About 1.5 months into our separation, I became a little worried that my ex wasn't pulling his own weight and I was reading books and looking online to help fix our marriage. I decided to go on a date one night with one of my best business clients and long-time friend. It was magnificent! He showed me the happiness I had been missing from my marriage in the recent months and what I could possibly miss out on in the future. My friend and I ended up having sex by our third date and that too was incredible. He was very attentive and in sync with his and my needs. And we continued to date and sleep together for another 3 months when I realized that my husband, the man I loved dearly, wasn't going to come around. It was at that point where I decided to walk away from our marriage. He tried to feed me some empty promises and told me he loved me but I knew deep inside that he hadn't changed and that we would both be doomed if we kept what we had up. I was worried that all my frustration and hurt would lead me to have an affair later on in the future and despite how much I would resent my ex for driving me to that, I would still feel very horrible for betraying him because I did indeed love him with all my heart.
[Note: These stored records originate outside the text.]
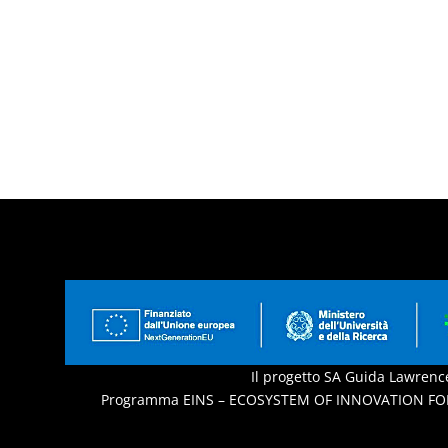
Il progetto SA Guida Lawrence
Programma EINS – ECOSYSTEM OF INNOVATION FO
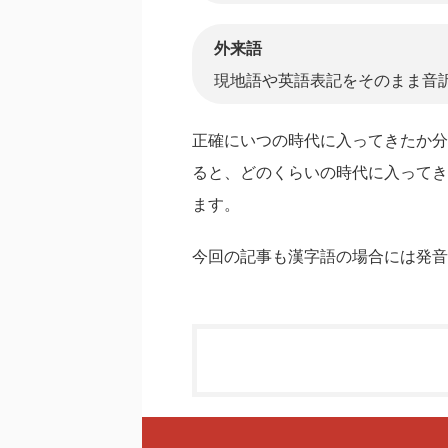
外来語
現地語や英語表記をそのまま音
正確にいつの時代に入ってきたか分
ると、どのくらいの時代に入ってき
ます。
今回の記事も漢字語の場合には発音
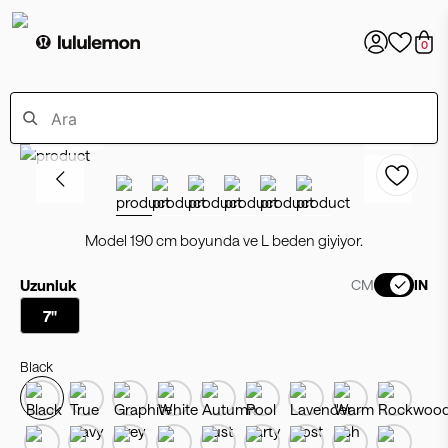
0
Bestseller
Model 190 cm boyunda ve L beden giyiyor.
Uzunluk
CM
IN
7"
Black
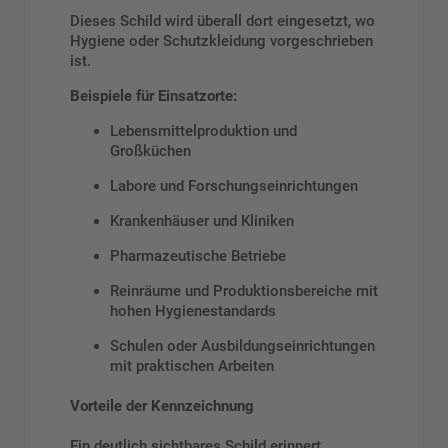
Dieses Schild wird überall dort eingesetzt, wo
Hygiene oder Schutzkleidung vorgeschrieben
ist.
Beispiele für Einsatzorte:
Lebensmittelproduktion und
Großküchen
Labore und Forschungseinrichtungen
Krankenhäuser und Kliniken
Pharmazeutische Betriebe
Reinräume und Produktionsbereiche mit
hohen Hygienestandards
Schulen oder Ausbildungseinrichtungen
mit praktischen Arbeiten
Vorteile der Kennzeichnung
Ein deutlich sichtbares Schild erinnert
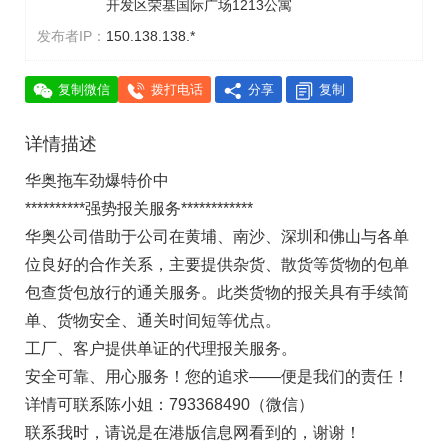
开发区荣基国际广场1213公寓
发布者IP：
150.138.138.*
复制微信
拨打电话
分享
复制
详情描述
华奥拖车劲爆特价中
**********强势报关服务************
华奥公司借助于公司在黄埔、南沙、深圳和佛山与各单
位良好的合作关系，主要提供杂货、散货等货物的包单
包查货包放行的通关服务。此类货物的报关具有手续简
单、货物安全、通关时间短等优点。
工厂、客户提供单证的代理报关服务。
安全可靠、用心服务！您的追求——便是我们的责任！
详情可联系陈小姐：793368490（微信）
联系我时，请说是在港版信息网看到的，谢谢！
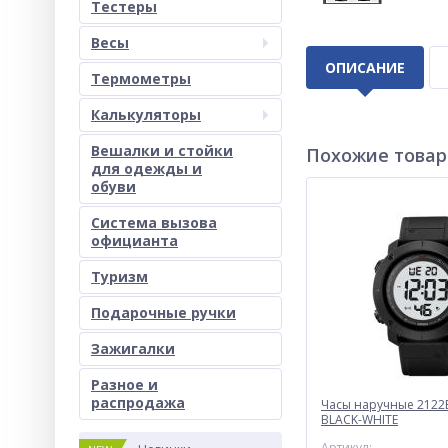
Тестеры
Весы
ОПИСАНИЕ
Термометры
Калькуляторы
Вешалки и стойки
Похожие това
для одежды и
обуви
Система вызова
официанта
Туризм
Подарочные ручки
Зажигалки
Разное и
раcпродажа
Часы наручные 2122
BLACK-WHITE
Артикул: -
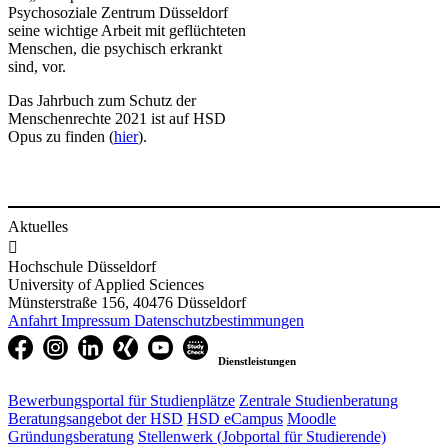
Psychosoziale Zentrum Düsseldorf
seine wichtige Arbeit mit geflüchteten
Menschen, die psychisch erkrankt
sind, vor.
​Das Jahrbuch zum Schutz der
Menschenrechte 2021 ist auf HSD
Opus zu finden (
hier
).
Aktuelles

Hochschule Düsseldorf
University of Applied Sciences
Münsterstraße 156, 40476 Düsseldorf
Anfahrt
Impressum
Datenschutzbestimmungen
Dienstleistungen
Bewerbungsportal für Studienplätze
Zentrale Studienberatung
Beratungsangebot der HSD
HSD eCampus
Moodle
Gründungsberatung
Stellenwerk (Jobportal für Studierende)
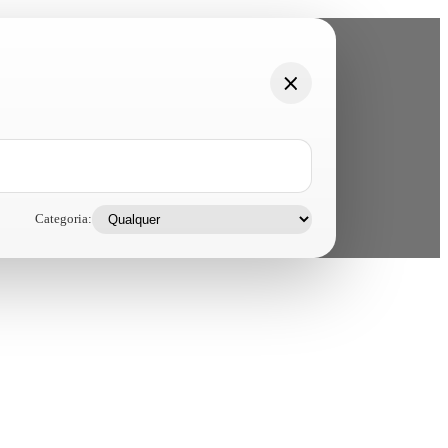
Categoria:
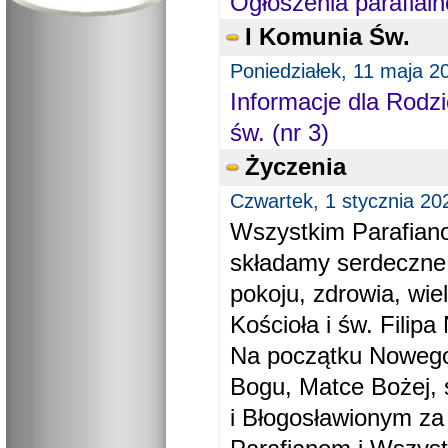
Ogłoszenia parafialn
I Komunia Św.
Poniedziałek, 11 maja 2
Informacje dla Rodzi
św. (nr 3)
Życzenia
Czwartek, 1 stycznia 20
Wszystkim Parafiano
składamy serdeczne
pokoju, zdrowia, wie
Kościoła i św. Filipa 
Na początku Nowego
Bogu, Matce Bożej, 
i Błogosławionym za 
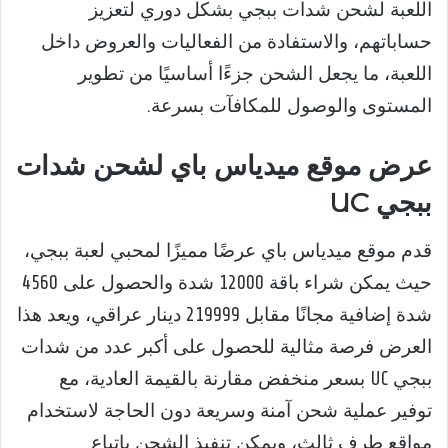
اللعبة لشحن شدات ببجي بشكل دوري لتعزيز
حساباتهم، والاستفادة من الفعاليات والعروض داخل
اللعبة، ما يجعل الشحن جزءًا أساسيًا من تطوير
المستوى والوصول للمكافآت بسرعة.
عرض موقع ميدياس باي لشحن شدات
ببجي UC
قدم موقع ميدياس باي عرضًا مميزًا لمحبي لعبة ببجي،
حيث يمكن شراء باقة 12000 شدة والحصول على 4560
شدة إضافية مجانًا مقابل 219999 دينار عراقي، ويعد هذا
العرض فرصة مثالية للحصول على أكبر عدد من شدات
ببجي UC بسعر منخفض مقارنة بالقيمة العادية، مع
توفير عملية شحن آمنة وسريعة دون الحاجة لاستخدام
مواقع طرف ثالث، ويمكن تنفيذ الشحن باتباع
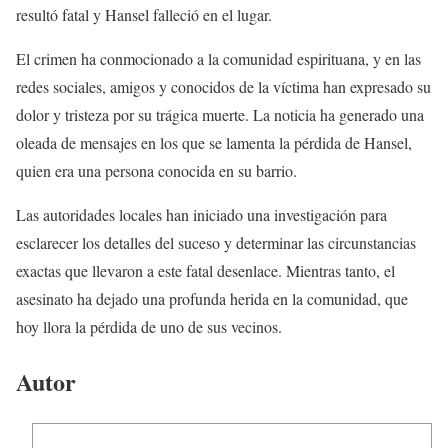
resultó fatal y Hansel falleció en el lugar.
El crimen ha conmocionado a la comunidad espirituana, y en las
redes sociales, amigos y conocidos de la víctima han expresado su
dolor y tristeza por su trágica muerte. La noticia ha generado una
oleada de mensajes en los que se lamenta la pérdida de Hansel,
quien era una persona conocida en su barrio.
Las autoridades locales han iniciado una investigación para
esclarecer los detalles del suceso y determinar las circunstancias
exactas que llevaron a este fatal desenlace. Mientras tanto, el
asesinato ha dejado una profunda herida en la comunidad, que
hoy llora la pérdida de uno de sus vecinos.
Autor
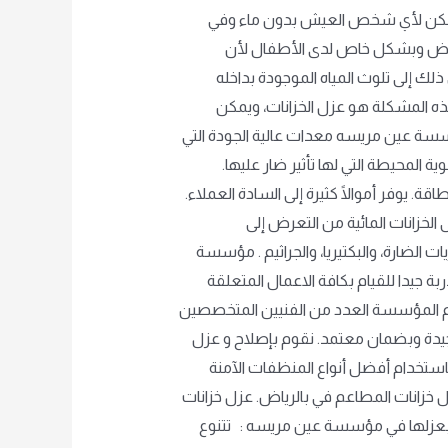
لا يمكن لأي شخص العيش بدون ماء وفي
لأمراض وبشكل خاص لدى الأطفال لأن
 إلى تلوث المياه الموجودة بداخله
ذه المشكلة هو عزل الخزانات، ويمكن
سسة عين مريسه معدات عالية الجودة التي
ة المحيطة التي لها تأثير ضار عليها.
. يوفر أموالًا كثيرة إلى السادة العملاء.
لخزانات المائية من التعرض إلى
ت الضارة، والبكتيريا، والجراثيم . مؤسسة
 جيدا للقيام بكافة الاعمال المتعلقة
ضم المؤسسة العدد من الفنيين المتخصصين
 جيدة وبضمان معتمد. نقوم بإصلاح و عزل
ستخدام أفضل أنواع المنظفات الآمنة
خزانات المطاعم في بالرياض. عزل خزانات
وم بعزلها في مؤسسة عين مريسه : تتنوع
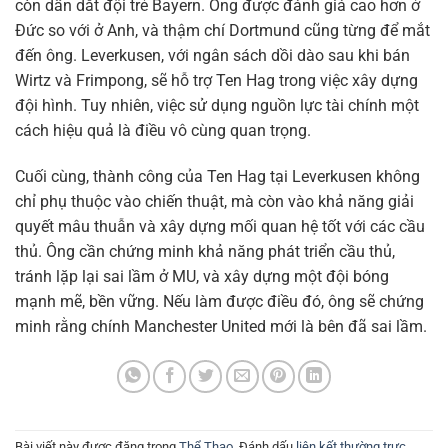
còn dẫn dắt đội trẻ Bayern. Ông được đánh giá cao hơn ở
Đức so với ở Anh, và thậm chí Dortmund cũng từng để mắt
đến ông. Leverkusen, với ngân sách dồi dào sau khi bán
Wirtz và Frimpong, sẽ hỗ trợ Ten Hag trong việc xây dựng
đội hình. Tuy nhiên, việc sử dụng nguồn lực tài chính một
cách hiệu quả là điều vô cùng quan trọng.
Cuối cùng, thành công của Ten Hag tại Leverkusen không
chỉ phụ thuộc vào chiến thuật, mà còn vào khả năng giải
quyết mâu thuẫn và xây dựng mối quan hệ tốt với các cầu
thủ. Ông cần chứng minh khả năng phát triển cầu thủ,
tránh lặp lại sai lầm ở MU, và xây dựng một đội bóng
mạnh mẽ, bền vững. Nếu làm được điều đó, ông sẽ chứng
minh rằng chính Manchester United mới là bên đã sai lầm.
Bài viết này được đăng trong
Thể Thao
. Đánh dấu
liên kết thường trực
.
So we divorced and I continued dating my friend. And today, we are married and happier than ever  I know I am with my true soul-mate and he definitely puts in as much effort into our marriage as I do which is key for any couple's marriage to survive. I'm not telling you to follow my footsteps. Just wanted to provide a somewhat unbiased perspective on the matter. Whatever you decide, remember two things. One, you are not married YET. With this in mind, make sure to resolve your issues BEFORE making it official. And two, having a child is no excuse to be in a unhappy marriage. Mommy and daddy will still be mommy and daddy regardless if they live under the same roof or not and sooner or later your child will understand that. Compromise. Compromise. Compromise. Tell your husband that if he really loves you, he'll find a way. Best of luck!


----------



## unbelievable (Aug 20, 2010)

If everything else is great about the relationship, I wouldn't be eager to bail on it. If he's working 12-15 hours a day and he's 40, he's doing well to deliver some wham bam, even if it isn't porn star quality. Might help him if he'd turn off the porn and direct what little energy and time he has toward you. 
Those are some pretty wicked hours and if he works night shift, it's even worse. You might be able to help him improve his energy and stamina through diet, excerise, maybe some vitamins, and making sure he gets as much quality sleep as possible. I've worked crazy hours like that for years but it does take a toll. 
If he wants to keep up with a 32 year old he's got to cut back on his work hours or find some ways to replenish all that energy he's expending on work. He's not a machine. 
If he's actually on the job for 15 hours, his job probably takes at least 17 hours a day (1 hr to get ready and get to work, 1 hr to drive home and just start to relax). He's got to eat and spend some time with you, so that's another couple hours. That leaves him 5 hours for sleep. By the time he hits the bed, he's been up about 18-19 hours. His mental capacity would be about that of a drunk driver if he did that just one day. If that's typical, by the end of his work week, he's doing good to just drive home without having a crash.


----------